31

Cayó y cayó durante días y noches. Cayó en un pozo de oscuridad. Cayó como cae una piedra, como un pájaro con las alas rotas, como un ángel caído. Su brusca caída magulló el mundo.

Leyenda de Sáfico

—Han cambiado. —Keiro miró con interés la Llave—. Los colores.

Finn elevó el cristal para que le diera la luz. Las lucecillas rojas murmuraron, parpadearon y se transformaron en un silencioso arco iris. La Llave parecía aún más cálida en su mano.

—A lo mejor Claudia está en el Interior.

—Entonces, ¿por qué no habla con nosotros?

Delante de ellos, Gildas se dio la vuelta, una sombra renqueante en la oscuridad.

—¿El camino es por aquí? ¿Finn?

No tenía la menor idea.

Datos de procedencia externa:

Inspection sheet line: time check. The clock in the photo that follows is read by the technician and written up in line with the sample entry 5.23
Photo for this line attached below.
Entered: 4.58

Los restos del barco quedaban muy atrás; el cubo se había convertido en un embudo, que se iba estrechando conforme lo recorrían apresurados; las paredes y el techo se acercaban, transformadas en piedra negra tallada, con ese brillo de obsidiana en los muros que tan bien conocían.

—No te alejes de mí —murmuró—. No sabemos hasta dónde se extiende el campo protector.

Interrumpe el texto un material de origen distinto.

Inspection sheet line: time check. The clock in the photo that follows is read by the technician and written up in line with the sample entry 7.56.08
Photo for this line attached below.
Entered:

Gildas no prestó atención. Desde que había hablado con Jared, la obsesión febril de su búsqueda había vuelto a poseerlo; con ansiedad avanzó cojeando, examinó los arañazos superficiales de las paredes, murmuró para sí mismo. Parecía pasar por alto sus lesiones, pero Finn supuso que eran más graves de lo que se permitía reconocer.

—Ese viejo loco está perdiendo el juicio —murmuró Keiro con desprecio. Se dio la vuelta—. Y luego está ella.

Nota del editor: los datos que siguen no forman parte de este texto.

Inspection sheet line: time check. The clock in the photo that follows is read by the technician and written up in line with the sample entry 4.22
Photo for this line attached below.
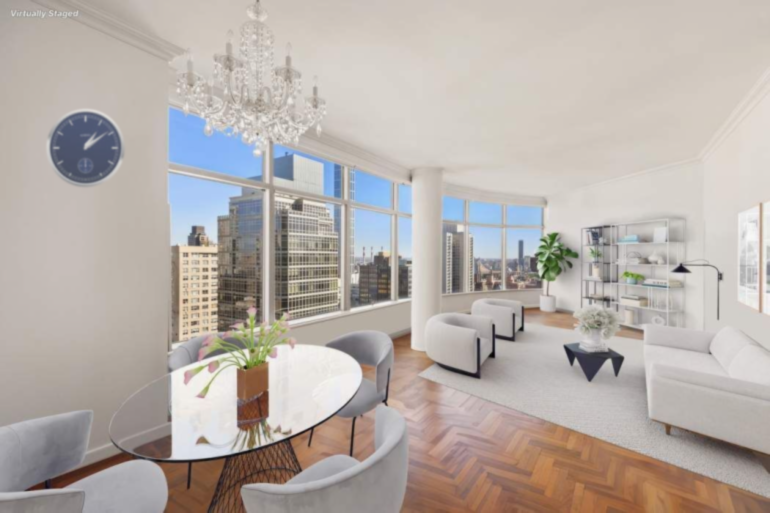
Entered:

Attia permanecía rezagada. Daba la sensación de que caminaba deliberadamente despacio; entre las sombras, parecía absorta en sus pensamientos.

—Menuda ocurrencia que tuvo —añadió Keiro sin dejar de avanzar—. Aquello fue una puñalada trapera.

Finn asintió. Claudia se había quedado de piedra con la noticia. Como alguien a quien inmoviliza una herida profunda, con el fin de no sentir el dolor.

—Pero —dijo entonces Keiro—, al mismo tiempo, significa que sí hay salida. De modo que también nosotros podremos Escapar de aquí.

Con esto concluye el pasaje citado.